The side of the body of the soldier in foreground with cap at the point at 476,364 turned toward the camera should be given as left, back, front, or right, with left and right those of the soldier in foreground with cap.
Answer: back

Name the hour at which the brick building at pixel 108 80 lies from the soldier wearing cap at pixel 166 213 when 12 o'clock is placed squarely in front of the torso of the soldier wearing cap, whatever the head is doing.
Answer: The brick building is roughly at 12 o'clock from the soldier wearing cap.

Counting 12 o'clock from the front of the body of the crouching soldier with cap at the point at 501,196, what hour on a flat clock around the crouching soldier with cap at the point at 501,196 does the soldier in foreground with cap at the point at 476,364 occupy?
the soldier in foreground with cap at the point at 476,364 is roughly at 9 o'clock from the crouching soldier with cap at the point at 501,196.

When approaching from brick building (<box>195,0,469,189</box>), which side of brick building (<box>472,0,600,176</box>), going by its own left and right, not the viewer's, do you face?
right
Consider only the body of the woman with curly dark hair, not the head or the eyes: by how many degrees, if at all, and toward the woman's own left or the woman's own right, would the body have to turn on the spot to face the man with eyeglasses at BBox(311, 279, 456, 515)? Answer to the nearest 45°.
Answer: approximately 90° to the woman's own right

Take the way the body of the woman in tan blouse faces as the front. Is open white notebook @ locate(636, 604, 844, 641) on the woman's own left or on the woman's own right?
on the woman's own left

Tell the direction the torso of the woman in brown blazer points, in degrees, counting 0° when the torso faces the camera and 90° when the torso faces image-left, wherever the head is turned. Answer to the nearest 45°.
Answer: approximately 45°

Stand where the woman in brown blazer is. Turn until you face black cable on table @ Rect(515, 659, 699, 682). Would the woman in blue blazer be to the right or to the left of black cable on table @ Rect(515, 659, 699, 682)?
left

**What is expected:** Retype all of the entries above word for word, preserving every line.

**Task answer:**
The side of the body of the soldier in foreground with cap at the point at 476,364 turned toward the camera should be given as left, back, front, or right, with left and right those of the soldier in foreground with cap.
Answer: back

Name the hour at which the brick building at pixel 108 80 lies from the soldier wearing cap at pixel 166 213 when 12 o'clock is placed squarely in front of the torso of the soldier wearing cap, whatever the head is doing.
Answer: The brick building is roughly at 12 o'clock from the soldier wearing cap.

Counting 12 o'clock from the front of the body of the crouching soldier with cap at the point at 501,196, what hour on a flat clock around the crouching soldier with cap at the point at 501,196 does the soldier in foreground with cap at the point at 476,364 occupy?
the soldier in foreground with cap at the point at 476,364 is roughly at 9 o'clock from the crouching soldier with cap at the point at 501,196.

When approaching from brick building (<box>195,0,469,189</box>), which side of brick building (<box>472,0,600,176</box>), going by its own left and right, not the viewer's, do you face?
right
Consider only the body of the woman with curly dark hair, not the head or the eyes: by how many degrees, if at all, and toward the woman's own left or the woman's own right, would the body have to turn on the spot to face the man with eyeglasses at BBox(311, 279, 456, 515)? Answer to the nearest 45°.
Answer: approximately 90° to the woman's own right

Take the way the body of the woman in tan blouse faces as the front. Is open white notebook @ locate(636, 604, 844, 641) on the woman's own left or on the woman's own right?
on the woman's own left

Tell the direction the torso of the woman in brown blazer points, in degrees, counting 0° when the torso faces the camera and 90° when the torso faces image-left, wherever the head is turned. Answer to the nearest 45°.
Answer: approximately 45°

Stand where the woman in brown blazer is. Turn until you face black cable on table @ Rect(515, 659, 699, 682). Would the woman in blue blazer be to the right or to the left of black cable on table @ Rect(515, 659, 699, 682)?
left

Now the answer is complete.